Prisoners have been known to get their nails under the canvas and rip it from the walls, at a cost to the British taxpayer of some sixty pounds. B14 did not do that; but within half-an-hour he was raving, as he had foretold. Warders passing outside could hear the thump of his body flinging itself against the padded door, and his shrieks filled the ward. There was nothing out of the way: prisoners were often brought in raving in delirium tremens, whose yells were quite as loud, and their language a shade worse. The man on duty contented himself with periodic peeps to make sure that B14 was not damaging the canvas.

Scott was unable to listen with the same equanimity. Yet he could not keep away; again and again, on one pretext or another, back he came to Ward B. Once he peeped through the spy-hole, just before he went off for the night.

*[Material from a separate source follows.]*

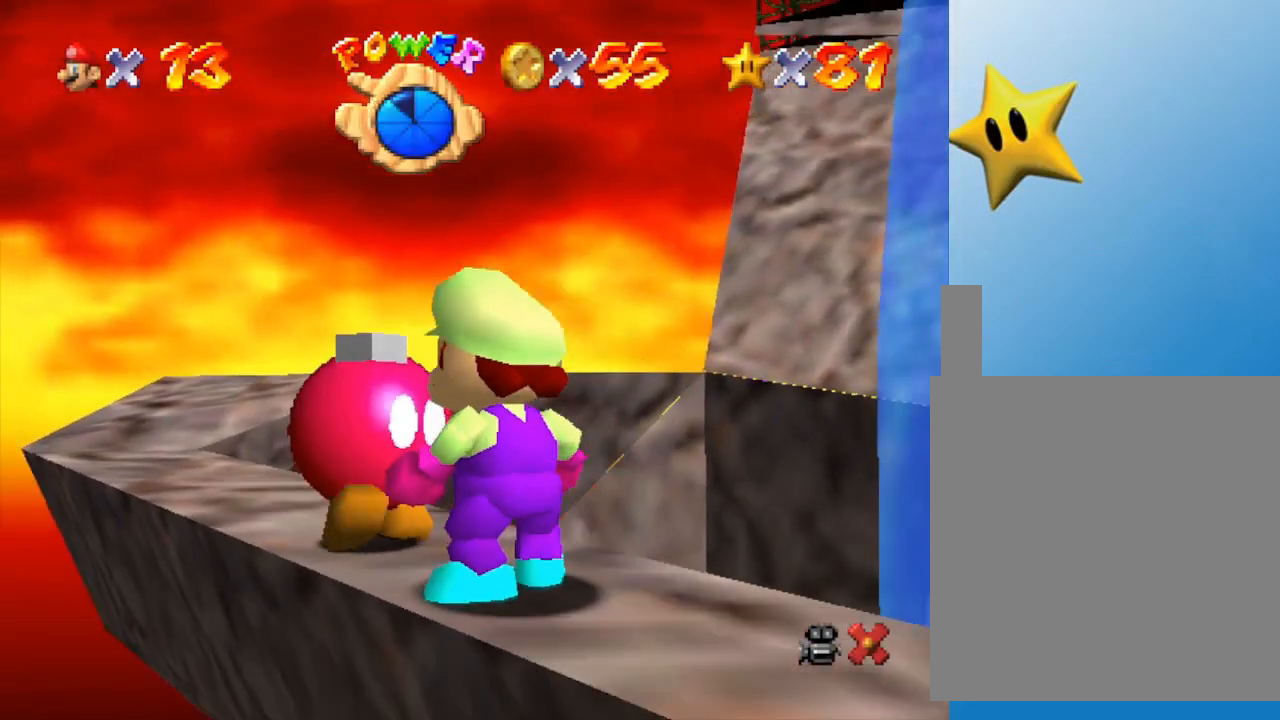
{"buttons": [], "left_stick": "center", "events": []}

The prisoner was crouching under the door; his cries had for the moment sunk into whimpers: "Scott, let me out—let me out, Scott!" Scott fled from the place as though the devil were at his heels.

Returning at daybreak, he entered the prison just as breakfast was going round. Chief Warder Mackenzie greeted him with a cheerful good-day.

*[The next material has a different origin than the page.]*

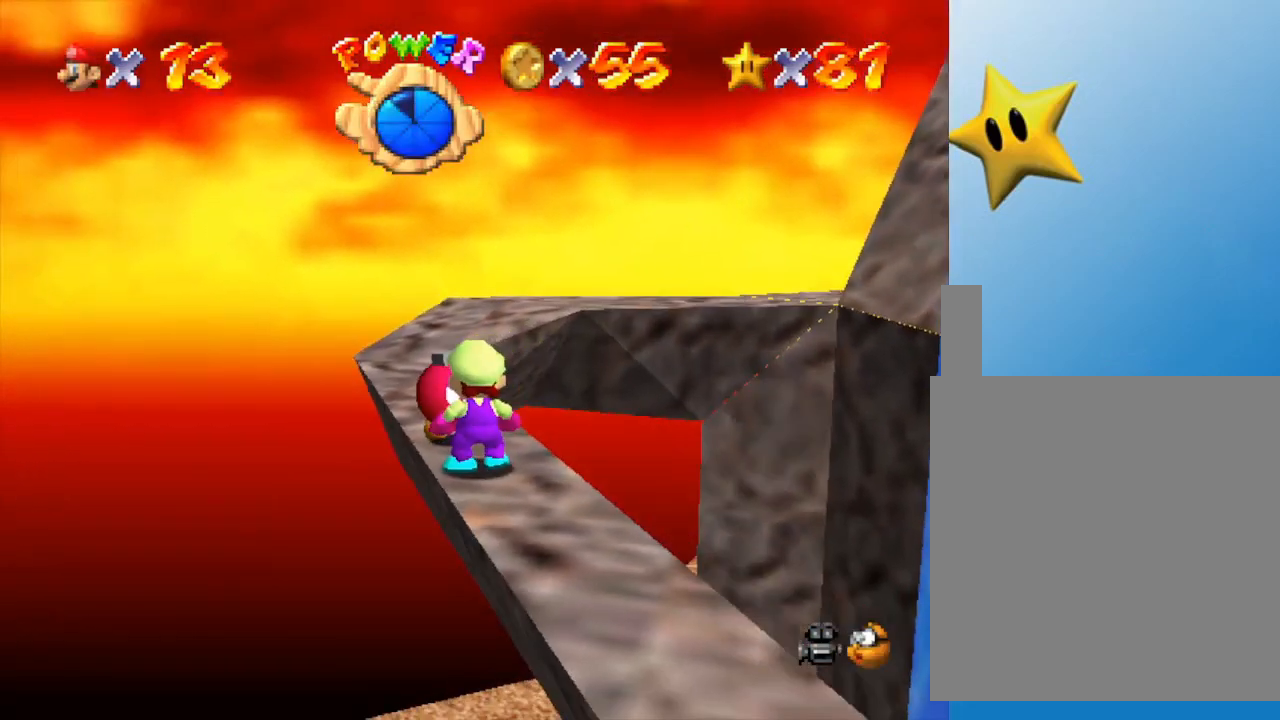
{"buttons": ["A"], "left_stick": "up", "events": [[300, "left_stick", "up"], [367, "A", "down"]]}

"Ye're early abroad, sir."

"Yes," said Scott; "I was restless. What sort of a night have you had with B14, eh?"

"Well, sir, they do tell me he was terrible noisy at first, but he's quieted down a bittie now. Maybe ye'll like to take a look at him?"

"I should," said Scott, falling in beside the big man. Mackenzie walked along, discoursing amiably about the war and his nephew in the Black Watch, without seeming to notice his companion's silence. All was quiet in Ward B; nobody shrieked or moaned any more.

"He won't have much appetite for his breakfast, I'm thinkin'," remarked the warder, leisurely unlocking the door. "Ye'll go in, sir?"

Scott stepped lightly across the spongy canvas. B14 was lying in a heap under the window, his arm across his face; he did not stir. Scott's heart gave one great throb and seemed to stop; he drew away the arm.

Gardiner's dark eyes were looking up at him with a faint gleam; his voice came, the mere ghost of a whisper.